Type 1 Diabetes Mellitus cannot be reversed.
Type 2 Diabetes Mellitus has long been regarded as a chronic, irreversible illness, requiring a continuous titration of add-on pharmacotherapy, and which inexorably progresses in over 50% of patients to insulin dependence within 9–10 years. Respected organizations like the World Health Organization and Diabetes UK now openly acknowledge that diabetes is metabolically reversible – at least for a period.

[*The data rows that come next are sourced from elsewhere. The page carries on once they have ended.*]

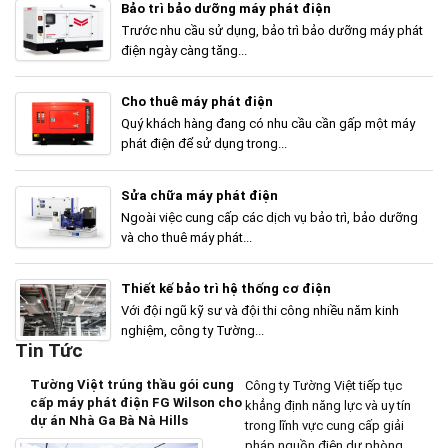
Bảo trì bảo dưỡng máy phát điện
Trước nhu cầu sử dụng, bảo trì bảo dưỡng máy phát
điện ngày càng tăng...
Cho thuê máy phát điện
Quý khách hàng đang có nhu cầu cần gấp một máy
phát điện để sử dụng trong...
Sửa chữa máy phát điện
Ngoài việc cung cấp các dịch vụ bảo trì, bảo dưỡng
và cho thuê máy phát...
Thiết kế bảo trì hệ thống cơ điện
Với đội ngũ kỹ sư và đội thi công nhiều năm kinh
nghiệm, công ty Tường...
Tin Tức
Tường Việt trúng thầu gói cung
Công ty Tường Việt tiếp tục
cấp máy phát điện FG Wilson cho
khẳng định năng lực và uy tín
dự án Nhà Ga Bà Nà Hills
trong lĩnh vực cung cấp giải
pháp nguồn điện dự phòng...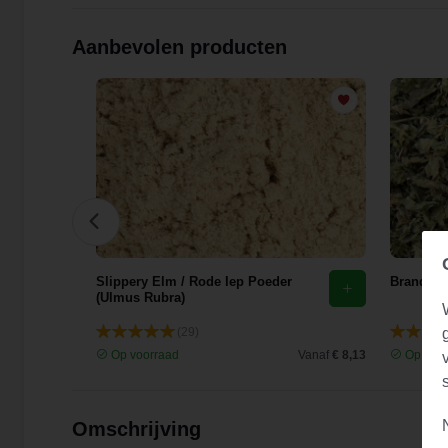
Aanbevolen producten
花)
Slippery Elm / Rode Iep Poeder
Brandnete
(Ulmus Rubra)
(29)
Vanaf
€ 9,44
Op voorraad
Vanaf
€ 8,13
Op voor
Omschrijving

The consensus position now defines remission as being a return to below the World Health Organization/American Diabetes Association original diagnostic thresholds for diabetes and this return should be maintained for three months without any glucose-lowering pharmacotherapy. Measurement of either HbA1c or blood glucose can be used to confirm remission. It is important to note that the term “cure” has not been applied to Type 2 Diabetes, as weight regain is always a risk factor for its recurrence. Although the terms “reversal” and “remission” are used interchangeably, recent consensus supports the use of “remission” in the context of Type 2 Diabetes.
Yes, diabetes is a silent pandemic in Oman as numbers are growing very fast due to unhealthy dietary habits, sedentary lifestyle, overweight and obesity.
I personally believe that regular physical exercise and a healthy lifestyle is key to prevent Type 2 Diabetes Mellitus.